The phylogeny of all spa t003 isolates in the present study, as established by WGST, shows distinct sub-clades, each containing multiple strains, as well as distinct lineages containing solitary strain representatives. This provides evidence of a well-established and diverse clonal structure in Luxembourg. The diversity is possibly fostered through both local evolution of spa t003 isolates within Luxembourg as well as continual feeding of spa t003 isolates from other t003 dominant countries, such as Germany. WGST-based phylotyping of MRSA t003 strains from predominant commuter-source communities in Germany would be needed to test this hypothesis. Although not studied here, there may be a similar phenomenon with t008 isolates, also possibly having both local evolution and a continual influx of diverse strains from t008 dominant countries (e.g., France and Belgium) [8, 27].

Conclusions

Accurate and resolute genotyping of MRSA (and other bacterial) strains representing dominant clones is necessary to establish true relationships among strains for molecular epidemiological purposes. With the advent of new whole genome exploration tools, we are better able to understand phylogenetic linkage between and among strains. This movement from establishing genotype to establishing phylotype will prove powerful for public health and clinical medicine. SNP-based genotyping assays using real-time PCR are rapid and robust tools for establishing phylotype, as we have shown here. As real-time PCR is a widely accepted methodology in public health and complex clinical laboratories, including at the LNS laboratory in Luxembourg, these assays will advance the capability to resolve spa t003 strains. In particular, exclusionary interpretation is possible where an isolate can be shown not to be a member of a particular clade. A lack of membership strongly excludes a recent common evolutionary source, whereas co-membership within a clade is only suggestive. The use of real-time assays provides a significant improvement in time to answer, with results obtained within 2-6 hours (depending on individual laboratory’s sample throughput, preferred extraction methodologies and instrumentation). Per sample costs also vary depending on pooling capabilities and sample throughput, however, costs will generally be less than $25 (USD) per sample. As real-time PCR has become widely implemented, these assays should be readily adaptable by technical staff in any laboratory using this technology.

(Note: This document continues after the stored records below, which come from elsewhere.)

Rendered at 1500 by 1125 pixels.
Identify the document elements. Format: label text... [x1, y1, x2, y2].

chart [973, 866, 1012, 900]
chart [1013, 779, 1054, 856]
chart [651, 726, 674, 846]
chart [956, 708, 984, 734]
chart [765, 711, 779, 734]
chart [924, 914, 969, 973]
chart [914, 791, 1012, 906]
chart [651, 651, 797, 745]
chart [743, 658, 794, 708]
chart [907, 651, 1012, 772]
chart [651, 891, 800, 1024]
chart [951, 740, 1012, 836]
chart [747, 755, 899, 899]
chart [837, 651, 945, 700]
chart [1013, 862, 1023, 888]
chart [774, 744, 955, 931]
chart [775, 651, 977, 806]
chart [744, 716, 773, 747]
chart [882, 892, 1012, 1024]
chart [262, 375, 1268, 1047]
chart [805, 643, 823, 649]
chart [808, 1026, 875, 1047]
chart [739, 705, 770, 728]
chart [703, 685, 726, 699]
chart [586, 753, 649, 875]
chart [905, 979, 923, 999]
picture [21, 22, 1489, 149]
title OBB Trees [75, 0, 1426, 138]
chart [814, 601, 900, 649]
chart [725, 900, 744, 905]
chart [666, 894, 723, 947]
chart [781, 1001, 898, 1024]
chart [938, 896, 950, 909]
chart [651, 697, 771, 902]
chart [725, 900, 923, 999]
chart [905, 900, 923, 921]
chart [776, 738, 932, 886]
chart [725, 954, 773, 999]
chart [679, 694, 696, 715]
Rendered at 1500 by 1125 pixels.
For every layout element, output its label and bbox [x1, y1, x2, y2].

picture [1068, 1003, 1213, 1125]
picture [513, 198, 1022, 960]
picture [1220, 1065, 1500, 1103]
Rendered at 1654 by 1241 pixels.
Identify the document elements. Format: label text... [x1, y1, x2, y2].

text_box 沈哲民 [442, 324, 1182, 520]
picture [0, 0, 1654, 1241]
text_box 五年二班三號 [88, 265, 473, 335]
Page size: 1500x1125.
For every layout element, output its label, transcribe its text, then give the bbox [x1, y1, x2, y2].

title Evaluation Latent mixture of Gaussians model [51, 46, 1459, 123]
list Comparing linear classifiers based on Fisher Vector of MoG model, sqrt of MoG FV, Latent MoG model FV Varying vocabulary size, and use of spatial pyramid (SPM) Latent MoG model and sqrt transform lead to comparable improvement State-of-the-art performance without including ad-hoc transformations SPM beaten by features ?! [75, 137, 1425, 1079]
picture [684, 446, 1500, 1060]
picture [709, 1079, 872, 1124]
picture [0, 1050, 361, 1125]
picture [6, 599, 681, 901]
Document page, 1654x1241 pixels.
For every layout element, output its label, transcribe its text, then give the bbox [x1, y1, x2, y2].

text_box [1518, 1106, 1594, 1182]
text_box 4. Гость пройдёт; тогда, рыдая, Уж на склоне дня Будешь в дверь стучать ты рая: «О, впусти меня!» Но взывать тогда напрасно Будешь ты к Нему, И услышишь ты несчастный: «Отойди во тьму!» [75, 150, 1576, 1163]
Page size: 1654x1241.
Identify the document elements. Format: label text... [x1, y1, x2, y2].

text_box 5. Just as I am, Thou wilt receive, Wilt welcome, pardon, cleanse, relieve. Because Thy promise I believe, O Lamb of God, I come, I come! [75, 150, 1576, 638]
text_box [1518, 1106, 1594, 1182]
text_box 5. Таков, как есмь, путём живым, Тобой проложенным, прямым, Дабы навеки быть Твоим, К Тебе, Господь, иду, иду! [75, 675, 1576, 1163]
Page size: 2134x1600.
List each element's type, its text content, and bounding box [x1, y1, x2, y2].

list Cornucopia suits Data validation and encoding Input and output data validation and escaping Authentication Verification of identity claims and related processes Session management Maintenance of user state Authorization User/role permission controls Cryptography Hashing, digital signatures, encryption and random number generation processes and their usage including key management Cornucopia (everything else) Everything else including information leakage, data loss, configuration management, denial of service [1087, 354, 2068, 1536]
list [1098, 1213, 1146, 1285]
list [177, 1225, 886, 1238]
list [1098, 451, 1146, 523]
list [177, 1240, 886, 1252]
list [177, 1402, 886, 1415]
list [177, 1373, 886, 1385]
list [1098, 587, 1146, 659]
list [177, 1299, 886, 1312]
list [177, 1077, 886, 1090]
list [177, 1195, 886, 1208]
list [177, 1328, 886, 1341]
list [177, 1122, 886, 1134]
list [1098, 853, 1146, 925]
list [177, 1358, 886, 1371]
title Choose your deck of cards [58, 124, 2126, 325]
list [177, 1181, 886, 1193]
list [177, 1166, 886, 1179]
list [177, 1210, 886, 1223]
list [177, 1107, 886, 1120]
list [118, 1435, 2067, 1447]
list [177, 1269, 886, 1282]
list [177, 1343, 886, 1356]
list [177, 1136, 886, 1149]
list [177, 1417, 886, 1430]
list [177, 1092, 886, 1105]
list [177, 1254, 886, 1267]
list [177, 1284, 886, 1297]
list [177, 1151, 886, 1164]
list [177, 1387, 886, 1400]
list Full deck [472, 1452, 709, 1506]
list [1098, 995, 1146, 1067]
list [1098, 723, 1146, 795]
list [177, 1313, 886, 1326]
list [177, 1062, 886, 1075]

In the coming years, whole genome sequencing will likely play a primary role in genotyping. Next generation sequencing not only allowed for identification of informative branch-specific markers for rapid genotyping, but also provided further evidence that WGST is the most robust and informative tool for phylotyping strains in outbreak and non-outbreak related scenarios. Currently, this analysis can be done on “tabletop” sequencers (i.e., Illumina MiSeq) within 36 hours for as little as $50 (USD) per sample in sequence reagent costs. As these newer sequencing technologies become even more affordable and portable, and the computational tools become more accessible, it is likely that we will continue to see greater movement towards whole genome analysis for molecular epidemiology and diagnostics of MRSA and other critical pathogens.

Authors’ information

David Engelthaler is the former State Epidemiologist for Arizona and is currently the Director of Programs and Operations at TGen North, part of the non-profit Translational Genomics Research Institute. His recent work has focused heavily on the use of next generation sequencing for epidemiologic, diagnostic and forensic purposes.